Hospice care also is known as end-of-life care for good reason. You may want relief from pain, shortness of breath and other symptoms that are keeping you from focusing on the people and things you care about most.
Through word of mouth, most people equate hospice as the end of the line. You might think it means giving up. Your family may have heard that it means your medical team will withhold the care you need. But what does it really mean?
Understanding Hospice Care
Hospice means your nurses and doctors focus on the quality of your life
instead of trying to cure a disease. Your team may include a social worker,
counselor and chaplain. They work together to meet your physical, emotional
and spiritual needs.
The hospice team works with your family and friends, too, offering counseling and help with such practical things as cleaning house and shopping.
Hospice programs are available when your doctor states you have a terminal illness and death is expected in six months or less. But you can walk out of hospice care if, say, your kidneys were failing and you didn't want dialysis, and then you change your mind and go back on treatments. Other times, people get better and quit the service.
Hospice vs Palliative Care
You may have heard of palliative care and wonder how it's different from hospice. Palliative care serves anyone who is seriously ill, not just those who are dying and not seeking a cure. Some see palliative care as a resource for anyone living with a serious illness—heart failure, chronic obstructive pulmonary disease (or COPD), cancer, dementia or Parkinson's disease.
Curative treatment is still ongoing.
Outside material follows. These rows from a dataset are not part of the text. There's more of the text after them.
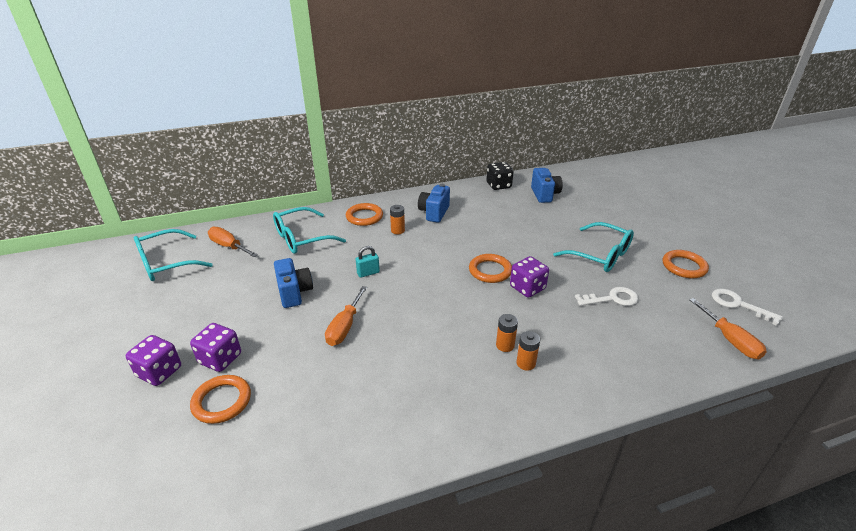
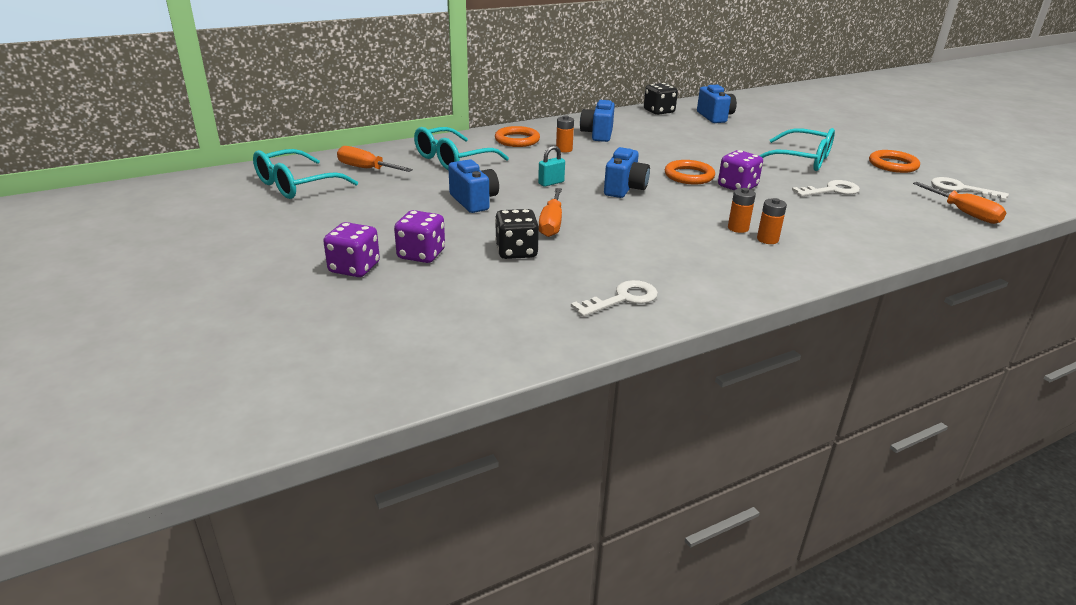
camera: 10 degrees left, 5 degrees down
orange ring [190,375,251,424] -> none
none -> black dice [495,209,539,259]
none -> white key [571,280,658,317]
none -> blue camera [604,147,650,198]

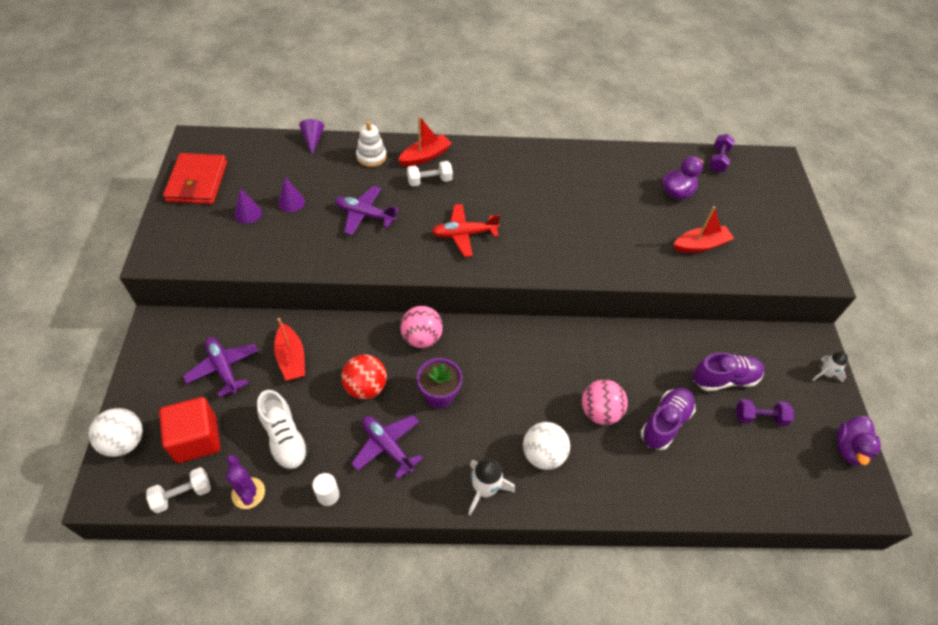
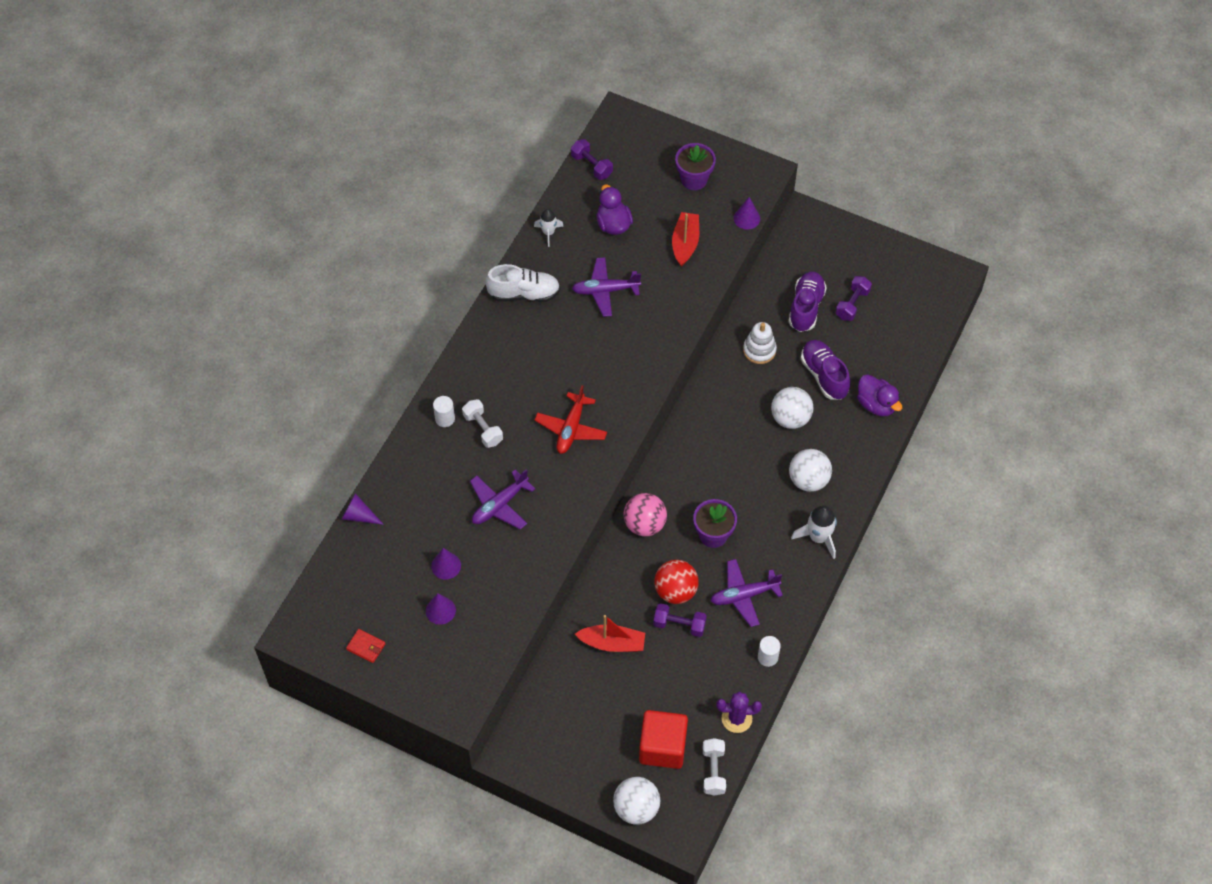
camera: 60 degrees left, 5 degrees up
red wallet [163,153,227,204] -> red wallet [346,629,386,663], size x0.44
purple plane [183,337,258,397] -> purple plane moved to [572,257,641,317]
white shoe [257,390,310,472] -> white shoe moved to [485,264,560,302]
white stacking toy [356,121,387,167] -> white stacking toy moved to [743,322,777,364]
red boat [398,116,452,167] -> white cylinder [433,396,455,427]
white dumbbell [407,161,453,187] -> white dumbbell turned 45 degrees counterclockwise [462,399,503,448]
pink ball [582,380,628,425] -> white ball [771,387,814,429]
white rocket [813,352,848,383] -> white rocket moved to [534,209,564,247]
purple duck [837,416,881,466] -> purple duck moved to [857,374,902,416]
none -> purple dumbbell [653,603,707,637]
none -> purple flower pot [675,143,716,190]
none -> purple cone [734,197,760,230]

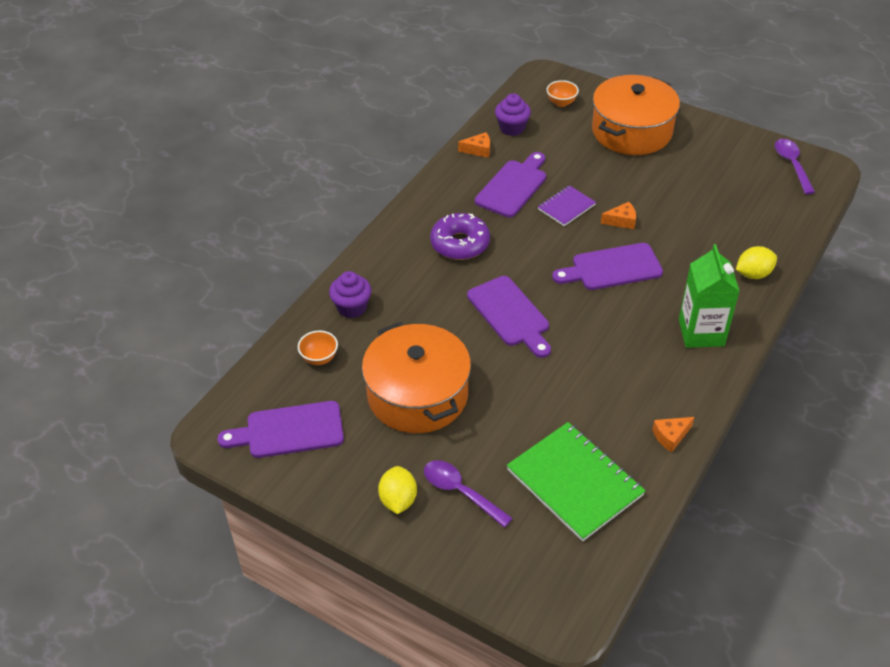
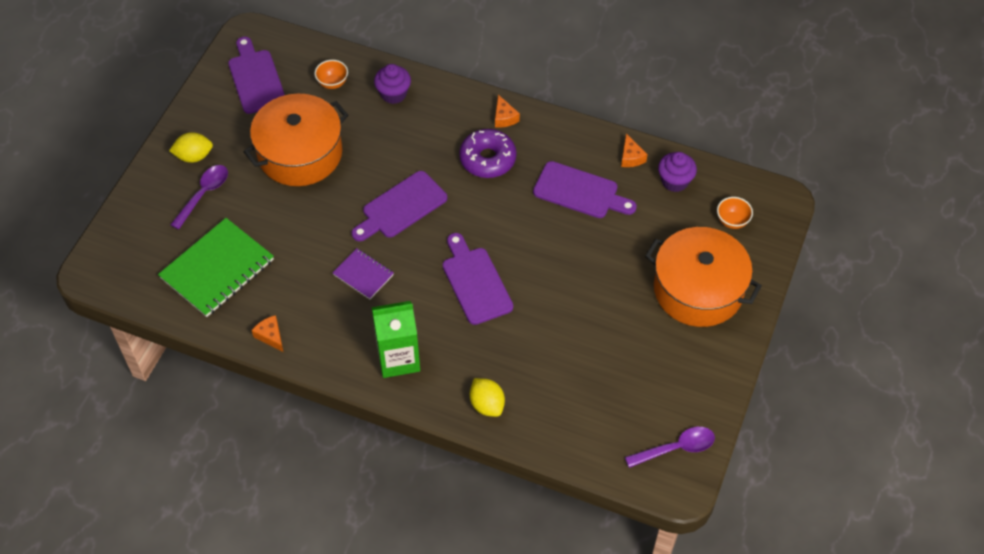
camera: 80 degrees right, 10 degrees up
purple notebook [538,185,596,226] -> purple notebook moved to [333,248,394,299]
orange cheese [601,202,636,229] -> orange cheese moved to [495,95,520,128]

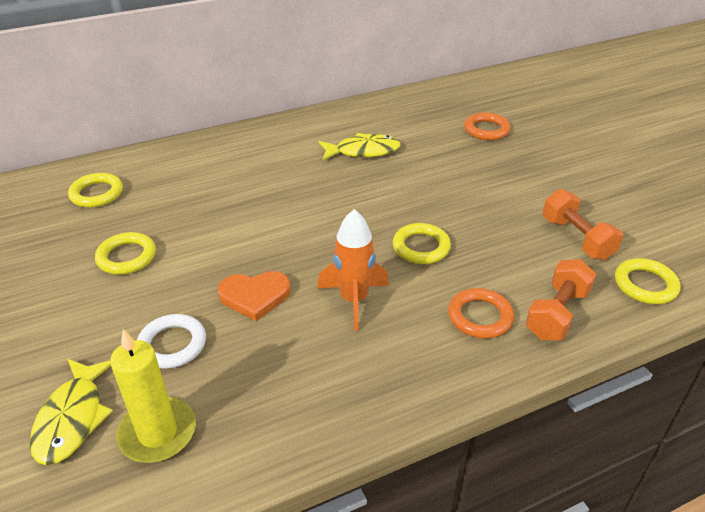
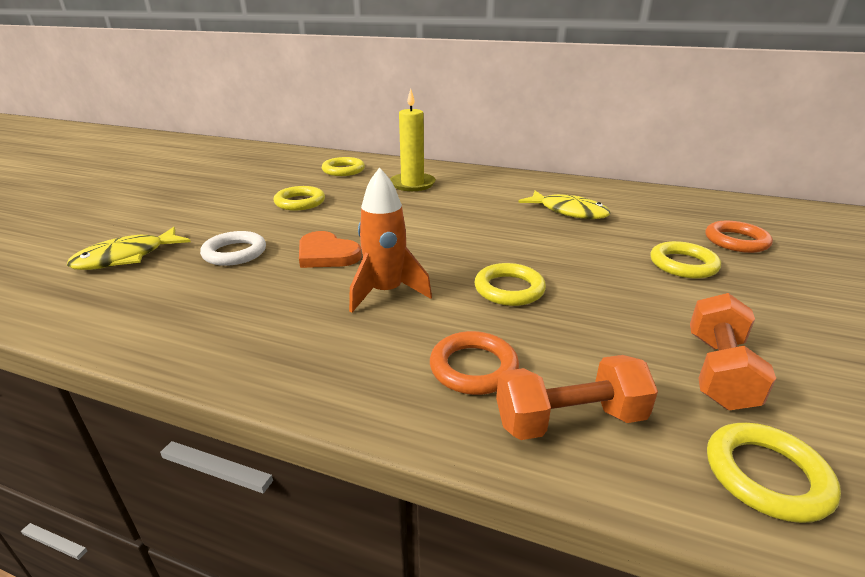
camera: 45 degrees right, 10 degrees down
yellow candle [110,329,196,463] -> yellow candle moved to [390,88,436,191]
none -> yellow ring [650,241,721,279]

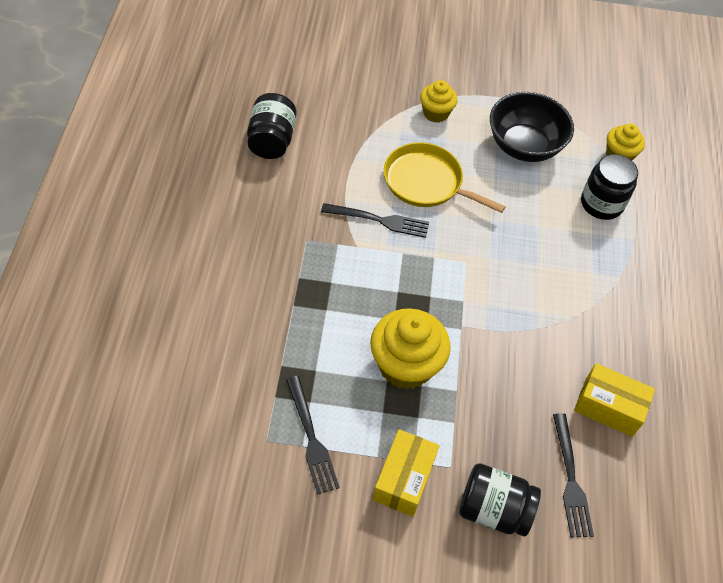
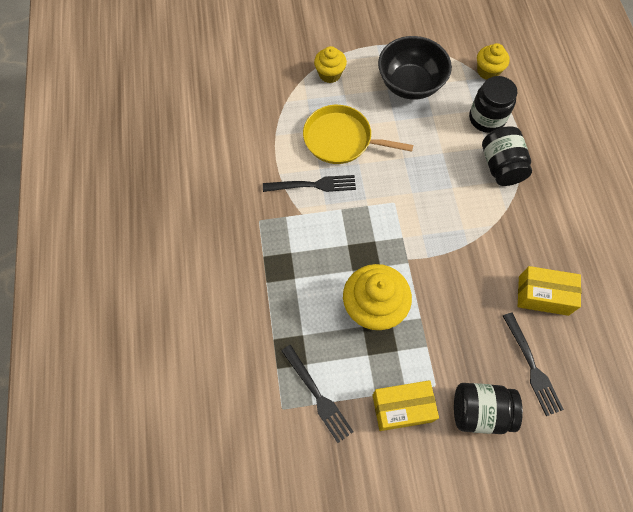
camera: 10 degrees left, 10 degrees up
black jar [247,93,296,159] -> black jar moved to [482,126,532,186]
yellow box [372,429,440,517] -> yellow box turned 75 degrees clockwise [372,380,439,431]

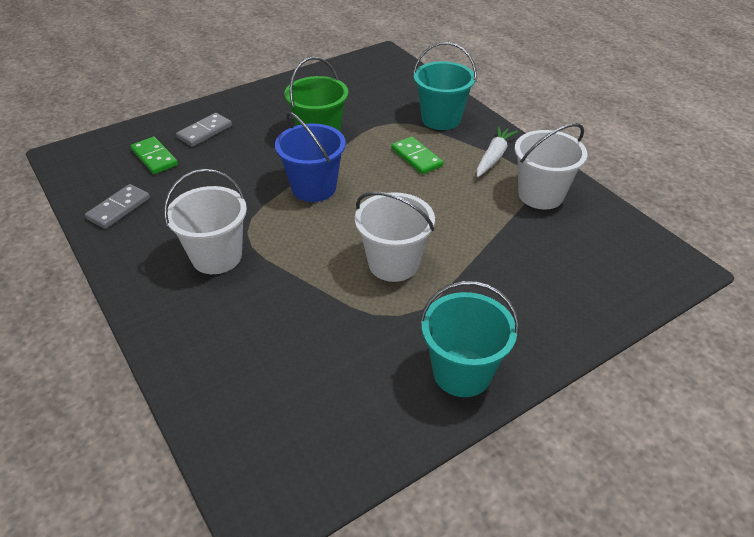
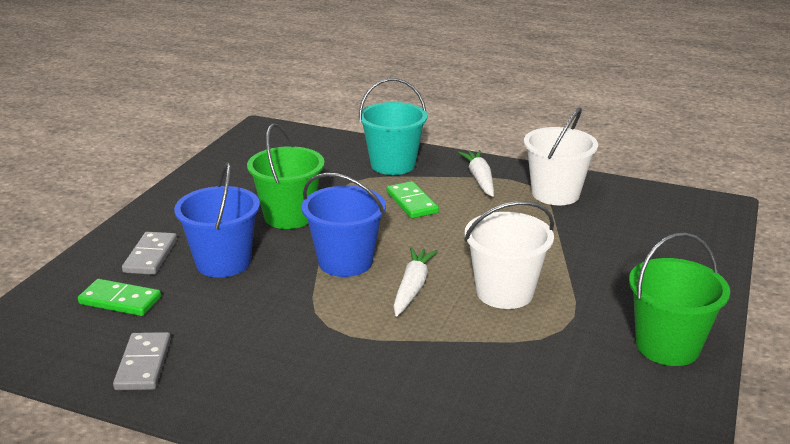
camera: 35 degrees left, 15 degrees down
white bucket [164,169,247,274] -> none
green domino [391,136,443,175] -> green domino turned 45 degrees clockwise [387,181,439,219]
turquoise bucket [420,281,519,397] -> green bucket [629,232,730,366]
none -> blue bucket [174,163,260,278]
none -> white carrot [393,247,438,316]

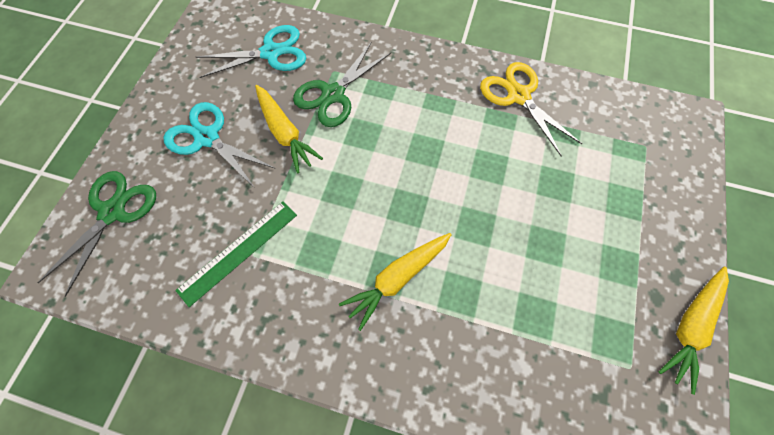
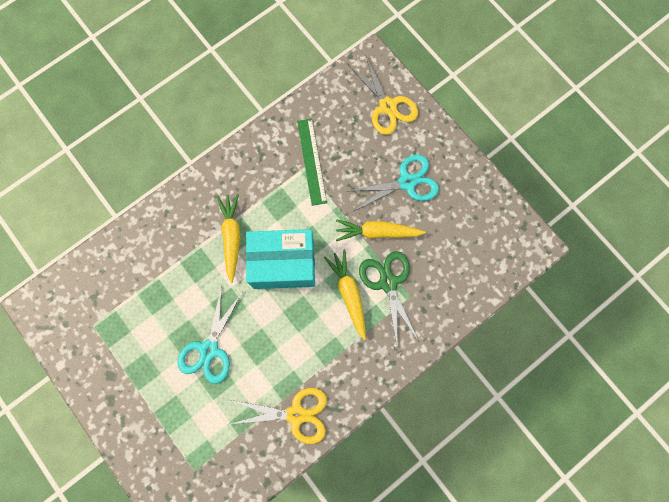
camera: 125 degrees right, 10 degrees up
green scissors [38,171,156,297] -> yellow scissors [349,54,418,135]
turquoise scissors [196,25,306,78] -> turquoise scissors moved to [177,286,243,384]
yellow carrot [659,267,729,395] -> yellow carrot moved to [324,250,366,340]
none -> turquoise box [246,229,315,289]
Palliative care can transition to hospice care if such treatment is no longer helping. You and your team may decide to place more emphasis on comfort care.
Four Levels of Hospice Care
If hospice is the chosen alternative, you should know that there are four levels of care—and two of them actually occur at home:
- Routine home care—nursing and home health aide services.
- Continuous home care—continuous nursing care for crisis times.
- General in-patient care—short-term care during times when pain and symptoms can't be managed without a hospital setting.
- Respite care—short-term care in a facility during times when your caregiver needs a break.
You may want to stay where your friends and family can visit freely. This support network can help relieve the relative or friend serving as primary caregiver.
A big consideration is the main caregiver—is she or he physically and emotionally able to provide what's needed? Can that person afford to cut back on hours at work or leave a job? And what about supplies like a bedside commode or a wheelchair?
Giving such questions careful thought will help in any decision making for hospice, including what kind of hospice care is appropriate. Know your options, and make your loved ones and health care providers aware of your preferences so that it will be less likely that you'll die in a hospital receiving unwanted treatments. The goal of hospice is to provide comfort during the final months and days of life.